**Exercise requirements:**
1) In the Whirlyball thread below, how much does each player pay?
2) Turn the paragraph of the Whirlyball thread that begins "This one will be limited" into a short bulleted list that keeps its main facts.
3) Write what comes next in the Whirlyball thread, picking up from its final line.

**Excerpt:**
○ ○ ○ ○ ○

# Whirlyball II



## Neal (Mar 20, 2001)

This one will be limited to the first 15 players at $19 each. After I collect the money from 15+ players, those players will be able to vote when we play. The date voted on will be final. I know this will eliminate some, with other plans,who will get their money back.......but I think it is the best way of doing it.

So lets get it started, and send me the money A.S.A.P., so we can get the "ball" rolling (sorry) 

Neal Easterbrook
32045 Dequindre
Madison Heights, MI 48071

So far I Have:

Me
JNPCook
Trouttime
Fiji


----------



## ESOX (Nov 20, 2000)

I'm in. That was too much fun to miss.


----------



## Neal (Mar 20, 2001)

Me
JNPCook
Trouttime
Fiji

Just added:

Melon
NEMichigansportsman

Watsa matter....you other guys toooo scared to get In the ring with me again. :mischeif: 

The sooner we fill it up the sooner we can play.

Neal


----------



## Melon (Feb 22, 2002)

Im looking forward to it fellas!  :yikes: :evil:


----------



## salmonslammer (Jan 28, 2001)

:SHOCKED: I'm there....


----------



## trouttime (Mar 30, 2004)

I cant wait guys :woohoo1: 
Beers :corkysm55 
and bashing  :evil: 
No better combination :yikes: :lol: 
My neighbor James wants in again if we need to fill spots  
Let me know, lets fill this and play


----------



## FIJI (May 15, 2003)

Esox......you gonna wear welding gloves this time !?!? :yikes: 

LOL


----------



## Neal (Mar 20, 2001)

> My neighbor James wants in again if we need to fill spots


Get whoever wants to play, we still need about 9 people.

Fiji, any of your gang playing again?

Neal


----------



## ESOX (Nov 20, 2000)

○ ○ ○ ○ ○

**Material supplied:**
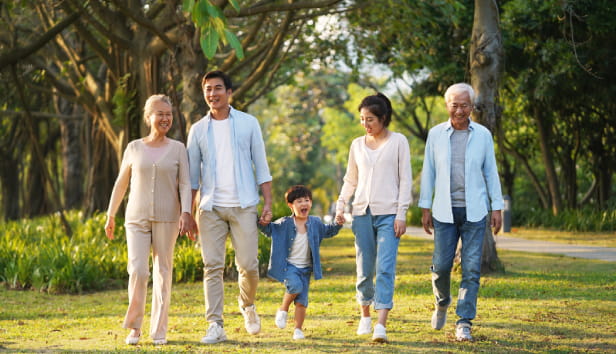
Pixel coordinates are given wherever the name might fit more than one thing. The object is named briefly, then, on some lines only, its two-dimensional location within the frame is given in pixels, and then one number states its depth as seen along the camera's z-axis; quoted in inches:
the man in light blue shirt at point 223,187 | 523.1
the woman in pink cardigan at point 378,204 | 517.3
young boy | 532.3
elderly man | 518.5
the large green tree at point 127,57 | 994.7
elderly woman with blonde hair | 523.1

○ ○ ○ ○ ○

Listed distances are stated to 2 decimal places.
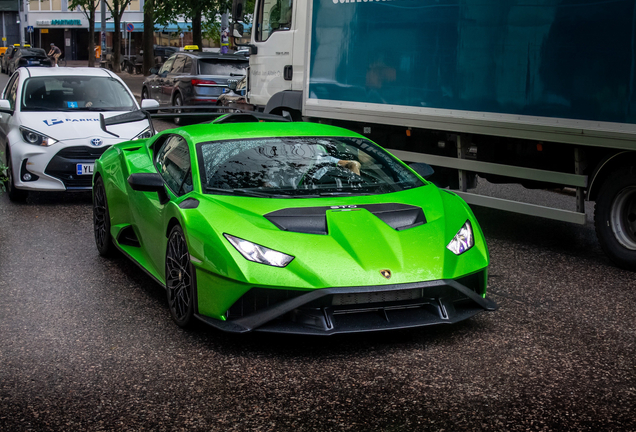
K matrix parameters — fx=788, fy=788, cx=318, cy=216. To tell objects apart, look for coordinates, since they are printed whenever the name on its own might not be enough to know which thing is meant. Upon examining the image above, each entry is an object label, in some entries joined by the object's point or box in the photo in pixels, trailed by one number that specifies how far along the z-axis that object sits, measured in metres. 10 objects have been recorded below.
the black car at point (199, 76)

○ ○ ○ ○ ○

**Results in order:**
1) $19 each.

2)
- Only the first 15 players can join, at $19 each.
- Once 15 or more players have paid, they vote on when to play.
- The date they vote on is final.
- Players whose other plans conflict with that date may be left out and will get their money back.
- Neal considers this the best way to do it.

3)
FIJI said:


> Esox......you gonna wear welding gloves this time !?!? :yikes:
> 
> LOL


Nope. Brass Knuckles.


----------



## trouttime (Mar 30, 2004)

ESOX said:


> Nope. Brass Knuckles.


 :lol: Cool, does this mean I can bring my medieval mace  :lol:


----------



## ESOX (Nov 20, 2000)

I'm going to get there early. Mounting that 25mm on my cart might take a little while....


----------



## kbkrause (Feb 12, 2002)

Paul, 
Is that going to shoot the ball too? You could rack up the 3 pointers...


----------



## ESOX (Nov 20, 2000)

No, however it will make a strong defense simple.


----------



## trouttime (Mar 30, 2004)

ESOX said:


> I'm going to get there early. Mounting that 25mm on my cart might take a little while....


Bring a Rocket Launcher no mounting necessary :evil: :lol:


----------



## FIJI (May 15, 2003)

I have a few that might be interested. They really need a date before they can commit as they are on different work schedules.


----------



## Neal (Mar 20, 2001)

SalmonSlammer (Brian) & Fishkram (Mark) are in.


----------



## trouttime (Mar 30, 2004)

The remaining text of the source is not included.